For children that grasp concepts quickly (not our ‘most able’ children – heavy lies the crown…), teachers provide opportunities to deepen their understanding before acceleration into subsequent year groups’ content. Undoubtedly, there are a small number of exceptions to this. There are some children that have a lot of catching up to do before we can even think of getting them to keep up with age related expectations. But if they are removed from lessons to carry out this catch-up work, then everything will always be new to them – they’ll miss seeing and hearing how children are expected to think and work. It is much better to precisely teach, and get them to practise, the basics that are not yet internalised in short bursts and often so that they remain with their peers as much as possible, experiencing what they experience but having the support needed to catch up.
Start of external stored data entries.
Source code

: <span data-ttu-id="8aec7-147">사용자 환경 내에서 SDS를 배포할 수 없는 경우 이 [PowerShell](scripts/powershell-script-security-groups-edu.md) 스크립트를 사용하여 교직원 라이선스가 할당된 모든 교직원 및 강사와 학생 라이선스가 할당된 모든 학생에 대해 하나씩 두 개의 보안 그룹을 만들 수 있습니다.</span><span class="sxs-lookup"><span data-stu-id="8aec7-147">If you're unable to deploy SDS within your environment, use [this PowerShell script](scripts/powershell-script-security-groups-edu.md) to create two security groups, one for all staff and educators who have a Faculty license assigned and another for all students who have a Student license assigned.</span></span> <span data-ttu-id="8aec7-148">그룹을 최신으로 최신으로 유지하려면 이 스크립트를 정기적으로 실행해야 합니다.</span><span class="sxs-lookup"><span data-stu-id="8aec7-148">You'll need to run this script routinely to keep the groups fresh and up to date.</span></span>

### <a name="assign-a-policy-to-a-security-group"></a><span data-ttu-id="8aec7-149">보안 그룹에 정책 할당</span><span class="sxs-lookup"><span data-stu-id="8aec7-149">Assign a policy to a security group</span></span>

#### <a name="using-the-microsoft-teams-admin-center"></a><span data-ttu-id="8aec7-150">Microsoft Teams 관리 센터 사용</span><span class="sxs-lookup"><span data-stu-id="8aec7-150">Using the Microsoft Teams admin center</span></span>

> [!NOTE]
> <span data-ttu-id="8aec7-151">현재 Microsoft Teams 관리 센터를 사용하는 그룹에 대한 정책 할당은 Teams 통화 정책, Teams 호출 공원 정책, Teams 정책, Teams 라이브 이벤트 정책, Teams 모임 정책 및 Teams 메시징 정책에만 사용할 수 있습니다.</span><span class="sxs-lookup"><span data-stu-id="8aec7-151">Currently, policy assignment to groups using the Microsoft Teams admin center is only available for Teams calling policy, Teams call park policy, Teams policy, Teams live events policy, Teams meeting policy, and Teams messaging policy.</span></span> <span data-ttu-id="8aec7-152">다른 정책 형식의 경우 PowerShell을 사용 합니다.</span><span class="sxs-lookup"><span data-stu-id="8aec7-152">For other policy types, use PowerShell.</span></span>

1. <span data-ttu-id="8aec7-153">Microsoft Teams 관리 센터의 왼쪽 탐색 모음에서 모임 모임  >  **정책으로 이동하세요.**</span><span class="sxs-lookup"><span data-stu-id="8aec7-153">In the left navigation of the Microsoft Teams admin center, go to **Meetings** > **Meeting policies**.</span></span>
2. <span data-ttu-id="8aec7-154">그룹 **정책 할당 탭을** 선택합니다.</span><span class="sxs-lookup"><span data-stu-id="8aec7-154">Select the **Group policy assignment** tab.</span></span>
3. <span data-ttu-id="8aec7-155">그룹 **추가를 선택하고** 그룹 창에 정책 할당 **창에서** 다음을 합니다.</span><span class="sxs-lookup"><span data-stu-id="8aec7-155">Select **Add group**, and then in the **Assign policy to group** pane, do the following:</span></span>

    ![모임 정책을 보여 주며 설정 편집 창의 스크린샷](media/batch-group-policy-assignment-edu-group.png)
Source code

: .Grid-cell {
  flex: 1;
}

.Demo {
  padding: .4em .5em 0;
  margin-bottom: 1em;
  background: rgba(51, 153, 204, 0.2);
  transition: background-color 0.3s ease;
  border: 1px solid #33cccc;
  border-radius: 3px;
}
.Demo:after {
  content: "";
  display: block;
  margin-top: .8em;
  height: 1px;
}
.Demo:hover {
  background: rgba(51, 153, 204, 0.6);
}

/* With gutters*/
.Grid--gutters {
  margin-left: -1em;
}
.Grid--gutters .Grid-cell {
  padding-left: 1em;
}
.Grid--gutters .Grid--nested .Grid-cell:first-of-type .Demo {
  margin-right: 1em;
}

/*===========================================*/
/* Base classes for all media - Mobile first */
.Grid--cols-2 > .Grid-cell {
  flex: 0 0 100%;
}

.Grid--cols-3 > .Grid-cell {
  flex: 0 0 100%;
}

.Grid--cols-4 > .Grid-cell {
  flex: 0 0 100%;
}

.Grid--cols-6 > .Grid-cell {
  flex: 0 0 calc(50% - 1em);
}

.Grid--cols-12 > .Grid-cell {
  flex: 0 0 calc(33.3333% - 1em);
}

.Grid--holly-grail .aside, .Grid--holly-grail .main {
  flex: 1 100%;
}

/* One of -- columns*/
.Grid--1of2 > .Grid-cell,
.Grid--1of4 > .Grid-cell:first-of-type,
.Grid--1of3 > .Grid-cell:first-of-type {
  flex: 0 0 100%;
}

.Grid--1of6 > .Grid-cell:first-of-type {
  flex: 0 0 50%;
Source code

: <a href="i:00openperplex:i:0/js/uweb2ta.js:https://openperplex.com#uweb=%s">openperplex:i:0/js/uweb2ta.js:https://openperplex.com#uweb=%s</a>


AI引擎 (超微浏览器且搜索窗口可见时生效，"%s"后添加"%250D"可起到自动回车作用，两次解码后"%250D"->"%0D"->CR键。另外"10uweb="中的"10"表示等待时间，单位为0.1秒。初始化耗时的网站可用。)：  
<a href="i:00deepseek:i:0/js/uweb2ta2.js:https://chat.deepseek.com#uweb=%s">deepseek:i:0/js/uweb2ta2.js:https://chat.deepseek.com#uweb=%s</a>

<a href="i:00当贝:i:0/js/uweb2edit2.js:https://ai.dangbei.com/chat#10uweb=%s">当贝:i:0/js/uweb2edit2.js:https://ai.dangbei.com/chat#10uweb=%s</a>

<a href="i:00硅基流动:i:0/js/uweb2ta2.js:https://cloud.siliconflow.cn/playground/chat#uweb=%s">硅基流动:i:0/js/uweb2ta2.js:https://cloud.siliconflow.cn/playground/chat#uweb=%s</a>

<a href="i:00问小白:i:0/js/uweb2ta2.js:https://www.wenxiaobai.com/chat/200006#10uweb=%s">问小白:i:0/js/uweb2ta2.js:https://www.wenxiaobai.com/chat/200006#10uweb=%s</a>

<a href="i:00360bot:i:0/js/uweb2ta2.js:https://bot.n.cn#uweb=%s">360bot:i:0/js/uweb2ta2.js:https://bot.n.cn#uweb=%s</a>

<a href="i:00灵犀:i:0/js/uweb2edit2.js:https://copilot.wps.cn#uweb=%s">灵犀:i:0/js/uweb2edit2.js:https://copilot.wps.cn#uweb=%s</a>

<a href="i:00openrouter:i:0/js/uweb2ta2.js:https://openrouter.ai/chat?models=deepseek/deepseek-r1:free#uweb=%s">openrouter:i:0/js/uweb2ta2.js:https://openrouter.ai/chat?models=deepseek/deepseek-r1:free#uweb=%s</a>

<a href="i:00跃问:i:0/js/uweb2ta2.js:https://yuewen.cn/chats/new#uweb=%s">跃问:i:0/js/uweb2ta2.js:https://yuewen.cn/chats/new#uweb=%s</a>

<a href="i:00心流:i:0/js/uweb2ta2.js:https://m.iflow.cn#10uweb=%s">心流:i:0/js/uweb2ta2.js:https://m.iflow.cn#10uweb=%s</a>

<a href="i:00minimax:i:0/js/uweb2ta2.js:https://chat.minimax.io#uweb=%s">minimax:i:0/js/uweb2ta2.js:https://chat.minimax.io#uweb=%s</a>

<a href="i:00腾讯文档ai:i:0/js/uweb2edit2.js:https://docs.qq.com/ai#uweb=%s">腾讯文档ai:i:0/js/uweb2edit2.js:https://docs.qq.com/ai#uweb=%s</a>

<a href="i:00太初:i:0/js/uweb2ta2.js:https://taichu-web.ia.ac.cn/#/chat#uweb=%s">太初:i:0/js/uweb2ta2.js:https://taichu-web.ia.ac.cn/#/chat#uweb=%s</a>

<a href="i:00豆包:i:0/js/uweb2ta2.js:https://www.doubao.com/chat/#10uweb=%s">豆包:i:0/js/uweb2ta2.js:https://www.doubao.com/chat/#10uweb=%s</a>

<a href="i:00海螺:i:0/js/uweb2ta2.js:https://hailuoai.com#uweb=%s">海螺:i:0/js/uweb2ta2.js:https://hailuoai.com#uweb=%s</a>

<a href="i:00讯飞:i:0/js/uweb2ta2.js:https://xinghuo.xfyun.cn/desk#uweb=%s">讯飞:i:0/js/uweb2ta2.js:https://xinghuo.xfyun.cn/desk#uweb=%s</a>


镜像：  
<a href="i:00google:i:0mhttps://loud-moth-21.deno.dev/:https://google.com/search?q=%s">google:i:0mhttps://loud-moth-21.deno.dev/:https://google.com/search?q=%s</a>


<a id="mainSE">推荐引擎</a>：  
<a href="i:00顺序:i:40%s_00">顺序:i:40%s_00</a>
This could be basics such as handwriting and number bonds, for example, and teachers should work closely with parents where there is a need to catch up to set short-term, focused homework until the basics internalised.
Intervening
When children misunderstand something, when the work in their books is not to the standard expected, is a crucial time. Paramedics talk of the golden hour – one hour after an accident – where if the right treatment is given, the chances of recovery are significantly higher. With children’s learning, if we leave misconceptions to embed or even thrive, we’re failing them. Even if we mark their books and write some wonderful advice for them to look at and act upon the next day or the day after, we leave holes, holes which children can slip through. When there is a need, we should intervene on the day so that children are ready for the next day’s lesson and are keeping up. This, of course, requires a flexible and creative use of TAs and non-class based staff but from experience, it works. Interventions focus on the work done that day. For some children, pre-teaching may be more beneficial. Before the school day starts, they are shown the main content of the day’s lesson and carry out a couple of practice examples so that when it comes to the lesson later on, they have some prior knowledge which will improve their chances of success in that lesson. This concept is in contrast to pre-planned, twelve-week intervention programmes where children are removed from other lessons for significant periods of time.
Learning is complex and relies on many interrelating and often unpredictable conditions. That said, there is much that we can control and doing so greatly increases the likelihood that what we intend to learn is learned – really learned.